_Exercise brief_. Write down everything in the records from the start down to and including the line containing "access to prairie honey (thanks", keeping each line unchanged.

_Data excerpts_.
((

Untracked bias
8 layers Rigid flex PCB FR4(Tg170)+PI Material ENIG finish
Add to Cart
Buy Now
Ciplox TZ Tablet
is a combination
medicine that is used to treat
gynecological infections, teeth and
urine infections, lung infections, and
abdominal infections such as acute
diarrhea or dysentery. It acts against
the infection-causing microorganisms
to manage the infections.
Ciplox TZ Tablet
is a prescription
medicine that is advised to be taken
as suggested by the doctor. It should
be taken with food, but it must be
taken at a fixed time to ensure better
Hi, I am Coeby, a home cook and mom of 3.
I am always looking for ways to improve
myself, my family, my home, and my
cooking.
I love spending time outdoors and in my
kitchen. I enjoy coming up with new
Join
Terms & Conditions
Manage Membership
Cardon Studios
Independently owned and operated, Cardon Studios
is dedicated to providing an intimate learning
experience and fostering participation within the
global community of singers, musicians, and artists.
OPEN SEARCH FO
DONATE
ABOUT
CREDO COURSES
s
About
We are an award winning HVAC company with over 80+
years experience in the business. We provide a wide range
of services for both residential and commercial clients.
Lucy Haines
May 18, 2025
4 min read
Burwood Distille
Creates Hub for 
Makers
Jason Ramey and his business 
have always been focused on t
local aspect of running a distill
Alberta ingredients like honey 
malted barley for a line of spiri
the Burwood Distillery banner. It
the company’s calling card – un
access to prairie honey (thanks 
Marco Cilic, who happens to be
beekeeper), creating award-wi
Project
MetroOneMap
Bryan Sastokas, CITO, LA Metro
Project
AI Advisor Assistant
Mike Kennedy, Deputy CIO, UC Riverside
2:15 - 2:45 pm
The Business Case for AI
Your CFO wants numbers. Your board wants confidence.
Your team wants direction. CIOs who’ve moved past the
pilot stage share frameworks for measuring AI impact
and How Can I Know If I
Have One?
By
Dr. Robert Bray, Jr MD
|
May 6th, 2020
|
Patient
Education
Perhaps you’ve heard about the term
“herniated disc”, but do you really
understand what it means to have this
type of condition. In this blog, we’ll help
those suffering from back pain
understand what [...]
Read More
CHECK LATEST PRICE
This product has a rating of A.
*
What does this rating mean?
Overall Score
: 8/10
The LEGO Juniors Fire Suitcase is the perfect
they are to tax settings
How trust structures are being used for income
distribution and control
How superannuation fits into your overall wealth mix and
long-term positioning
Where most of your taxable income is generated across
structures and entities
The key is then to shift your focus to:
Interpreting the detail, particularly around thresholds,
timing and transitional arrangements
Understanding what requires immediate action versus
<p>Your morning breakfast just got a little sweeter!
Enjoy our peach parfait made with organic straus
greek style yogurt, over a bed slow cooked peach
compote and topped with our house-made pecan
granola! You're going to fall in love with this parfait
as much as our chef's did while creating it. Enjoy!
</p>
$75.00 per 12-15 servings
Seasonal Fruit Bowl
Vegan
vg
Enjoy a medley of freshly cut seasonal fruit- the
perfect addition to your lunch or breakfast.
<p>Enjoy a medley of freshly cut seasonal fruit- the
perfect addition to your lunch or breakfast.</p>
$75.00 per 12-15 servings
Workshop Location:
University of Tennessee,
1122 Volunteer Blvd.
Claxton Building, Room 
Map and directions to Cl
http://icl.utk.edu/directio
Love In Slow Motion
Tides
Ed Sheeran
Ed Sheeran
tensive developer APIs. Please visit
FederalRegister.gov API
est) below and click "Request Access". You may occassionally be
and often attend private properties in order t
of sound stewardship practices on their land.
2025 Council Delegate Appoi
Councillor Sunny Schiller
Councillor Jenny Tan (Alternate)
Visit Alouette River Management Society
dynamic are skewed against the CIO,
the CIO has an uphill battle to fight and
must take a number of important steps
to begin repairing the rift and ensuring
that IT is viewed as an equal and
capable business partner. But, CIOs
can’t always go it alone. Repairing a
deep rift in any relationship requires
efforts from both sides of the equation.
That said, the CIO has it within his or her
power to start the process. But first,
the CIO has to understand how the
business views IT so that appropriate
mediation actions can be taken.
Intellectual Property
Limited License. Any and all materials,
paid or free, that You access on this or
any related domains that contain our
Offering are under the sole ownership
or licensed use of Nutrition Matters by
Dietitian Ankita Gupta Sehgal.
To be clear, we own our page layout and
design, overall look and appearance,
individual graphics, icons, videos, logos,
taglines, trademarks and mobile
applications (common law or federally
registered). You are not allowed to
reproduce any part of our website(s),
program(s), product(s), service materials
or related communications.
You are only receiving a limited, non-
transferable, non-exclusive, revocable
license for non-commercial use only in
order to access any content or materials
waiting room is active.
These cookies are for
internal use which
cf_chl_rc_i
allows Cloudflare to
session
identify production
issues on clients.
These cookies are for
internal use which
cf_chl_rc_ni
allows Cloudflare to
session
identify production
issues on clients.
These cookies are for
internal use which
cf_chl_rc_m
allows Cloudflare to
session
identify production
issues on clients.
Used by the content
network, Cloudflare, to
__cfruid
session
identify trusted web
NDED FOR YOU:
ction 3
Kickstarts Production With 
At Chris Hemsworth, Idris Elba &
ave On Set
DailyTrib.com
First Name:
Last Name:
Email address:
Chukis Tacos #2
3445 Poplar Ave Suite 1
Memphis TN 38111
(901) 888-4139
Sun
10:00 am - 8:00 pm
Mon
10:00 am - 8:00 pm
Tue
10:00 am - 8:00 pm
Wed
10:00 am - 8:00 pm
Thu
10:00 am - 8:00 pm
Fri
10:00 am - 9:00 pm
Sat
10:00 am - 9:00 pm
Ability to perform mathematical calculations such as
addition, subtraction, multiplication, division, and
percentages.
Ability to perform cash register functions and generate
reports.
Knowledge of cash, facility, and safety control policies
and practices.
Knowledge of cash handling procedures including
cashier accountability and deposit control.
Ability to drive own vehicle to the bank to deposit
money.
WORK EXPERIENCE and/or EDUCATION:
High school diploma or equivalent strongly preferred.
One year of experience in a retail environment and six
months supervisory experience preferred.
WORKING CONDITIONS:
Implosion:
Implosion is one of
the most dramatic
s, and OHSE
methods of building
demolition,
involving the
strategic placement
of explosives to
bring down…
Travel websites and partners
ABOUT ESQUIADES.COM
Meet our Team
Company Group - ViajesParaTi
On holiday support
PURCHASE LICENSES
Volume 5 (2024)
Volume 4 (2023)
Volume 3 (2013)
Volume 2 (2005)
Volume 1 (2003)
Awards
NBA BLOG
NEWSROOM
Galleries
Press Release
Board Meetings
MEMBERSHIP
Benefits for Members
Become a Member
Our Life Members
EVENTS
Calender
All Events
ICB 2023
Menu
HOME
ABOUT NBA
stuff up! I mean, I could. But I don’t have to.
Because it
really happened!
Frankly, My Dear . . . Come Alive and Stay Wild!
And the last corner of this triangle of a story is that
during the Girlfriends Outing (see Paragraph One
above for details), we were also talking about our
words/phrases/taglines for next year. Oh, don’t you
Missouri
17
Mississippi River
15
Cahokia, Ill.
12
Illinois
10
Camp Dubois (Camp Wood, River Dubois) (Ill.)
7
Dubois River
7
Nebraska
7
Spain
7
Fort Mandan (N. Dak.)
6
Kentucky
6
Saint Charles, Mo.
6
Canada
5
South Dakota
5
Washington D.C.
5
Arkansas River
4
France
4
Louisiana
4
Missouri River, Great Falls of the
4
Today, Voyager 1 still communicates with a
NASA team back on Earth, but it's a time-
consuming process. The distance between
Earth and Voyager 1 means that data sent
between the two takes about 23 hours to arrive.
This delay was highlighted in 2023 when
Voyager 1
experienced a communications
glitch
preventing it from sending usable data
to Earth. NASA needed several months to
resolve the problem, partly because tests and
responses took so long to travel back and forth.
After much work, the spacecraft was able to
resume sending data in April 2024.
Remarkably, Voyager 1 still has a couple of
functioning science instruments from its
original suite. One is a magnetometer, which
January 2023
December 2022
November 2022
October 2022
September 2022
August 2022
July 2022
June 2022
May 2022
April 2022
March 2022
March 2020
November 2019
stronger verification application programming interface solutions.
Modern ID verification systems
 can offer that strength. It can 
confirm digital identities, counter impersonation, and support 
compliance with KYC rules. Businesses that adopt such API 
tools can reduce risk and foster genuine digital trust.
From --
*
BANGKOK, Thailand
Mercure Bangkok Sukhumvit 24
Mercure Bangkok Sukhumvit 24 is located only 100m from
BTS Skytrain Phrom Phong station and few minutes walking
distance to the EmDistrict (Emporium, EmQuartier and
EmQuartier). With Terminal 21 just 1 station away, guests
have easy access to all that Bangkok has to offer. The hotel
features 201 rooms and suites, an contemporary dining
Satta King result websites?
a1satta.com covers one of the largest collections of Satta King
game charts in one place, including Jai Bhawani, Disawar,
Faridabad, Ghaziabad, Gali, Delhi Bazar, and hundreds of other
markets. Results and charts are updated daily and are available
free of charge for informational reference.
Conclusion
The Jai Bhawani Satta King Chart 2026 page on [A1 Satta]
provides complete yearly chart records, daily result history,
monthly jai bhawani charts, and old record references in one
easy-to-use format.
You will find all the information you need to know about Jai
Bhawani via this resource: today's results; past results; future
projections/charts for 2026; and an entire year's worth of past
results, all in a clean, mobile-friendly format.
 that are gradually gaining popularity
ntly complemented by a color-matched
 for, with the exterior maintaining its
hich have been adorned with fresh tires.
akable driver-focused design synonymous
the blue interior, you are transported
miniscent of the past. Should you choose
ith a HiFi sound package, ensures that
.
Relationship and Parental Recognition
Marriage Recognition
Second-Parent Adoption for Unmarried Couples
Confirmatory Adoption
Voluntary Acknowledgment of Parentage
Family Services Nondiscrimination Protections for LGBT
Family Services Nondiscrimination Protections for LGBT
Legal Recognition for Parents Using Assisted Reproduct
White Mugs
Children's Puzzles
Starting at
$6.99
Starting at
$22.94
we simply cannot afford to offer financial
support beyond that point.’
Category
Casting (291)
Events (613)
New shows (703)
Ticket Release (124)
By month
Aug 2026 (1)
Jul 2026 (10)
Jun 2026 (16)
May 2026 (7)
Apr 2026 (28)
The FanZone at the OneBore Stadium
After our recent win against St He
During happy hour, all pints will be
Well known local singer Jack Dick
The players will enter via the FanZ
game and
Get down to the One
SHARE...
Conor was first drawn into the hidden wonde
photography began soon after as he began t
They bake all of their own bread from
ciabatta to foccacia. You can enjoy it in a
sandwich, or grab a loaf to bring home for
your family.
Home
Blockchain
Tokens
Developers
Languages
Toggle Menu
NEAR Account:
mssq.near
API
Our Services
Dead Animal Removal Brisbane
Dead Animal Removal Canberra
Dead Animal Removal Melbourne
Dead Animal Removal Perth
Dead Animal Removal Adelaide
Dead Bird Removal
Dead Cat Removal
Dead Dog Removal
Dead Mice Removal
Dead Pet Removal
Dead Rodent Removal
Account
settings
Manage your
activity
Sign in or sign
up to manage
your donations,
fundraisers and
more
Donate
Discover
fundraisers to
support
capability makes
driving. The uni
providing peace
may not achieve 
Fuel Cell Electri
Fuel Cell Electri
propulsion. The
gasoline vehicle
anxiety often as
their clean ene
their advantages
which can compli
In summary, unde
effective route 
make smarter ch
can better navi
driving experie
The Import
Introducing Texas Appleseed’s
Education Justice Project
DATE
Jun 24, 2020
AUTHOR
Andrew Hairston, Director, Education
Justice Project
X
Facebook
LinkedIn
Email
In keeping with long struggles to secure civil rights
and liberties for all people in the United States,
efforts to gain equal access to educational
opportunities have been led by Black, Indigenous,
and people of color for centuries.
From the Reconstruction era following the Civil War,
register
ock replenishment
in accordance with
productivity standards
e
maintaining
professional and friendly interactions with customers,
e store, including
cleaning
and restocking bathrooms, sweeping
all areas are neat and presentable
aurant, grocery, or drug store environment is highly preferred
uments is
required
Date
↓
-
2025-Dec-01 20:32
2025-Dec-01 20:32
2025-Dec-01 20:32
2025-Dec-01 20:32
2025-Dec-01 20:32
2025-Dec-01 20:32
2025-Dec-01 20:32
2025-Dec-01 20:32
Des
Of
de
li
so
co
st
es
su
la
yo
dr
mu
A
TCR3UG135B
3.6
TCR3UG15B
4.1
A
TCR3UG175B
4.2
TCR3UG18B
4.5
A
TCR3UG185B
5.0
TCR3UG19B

))

_Response to the task_.
Untracked bias
8 layers Rigid flex PCB FR4(Tg170)+PI Material ENIG finish
Add to Cart
Buy Now
Ciplox TZ Tablet
is a combination
medicine that is used to treat
gynecological infections, teeth and
urine infections, lung infections, and
abdominal infections such as acute
diarrhea or dysentery. It acts against
the infection-causing microorganisms
to manage the infections.
Ciplox TZ Tablet
is a prescription
medicine that is advised to be taken
as suggested by the doctor. It should
be taken with food, but it must be
taken at a fixed time to ensure better
Hi, I am Coeby, a home cook and mom of 3.
I am always looking for ways to improve
myself, my family, my home, and my
cooking.
I love spending time outdoors and in my
kitchen. I enjoy coming up with new
Join
Terms & Conditions
Manage Membership
Cardon Studios
Independently owned and operated, Cardon Studios
is dedicated to providing an intimate learning
experience and fostering participation within the
global community of singers, musicians, and artists.
OPEN SEARCH FO
DONATE
ABOUT
CREDO COURSES
s
About
We are an award winning HVAC company with over 80+
years experience in the business. We provide a wide range
of services for both residential and commercial clients.
Lucy Haines
May 18, 2025
4 min read
Burwood Distille
Creates Hub for 
Makers
Jason Ramey and his business 
have always been focused on t
local aspect of running a distill
Alberta ingredients like honey 
malted barley for a line of spiri
the Burwood Distillery banner. It
the company’s calling card – un
access to prairie honey (thanks 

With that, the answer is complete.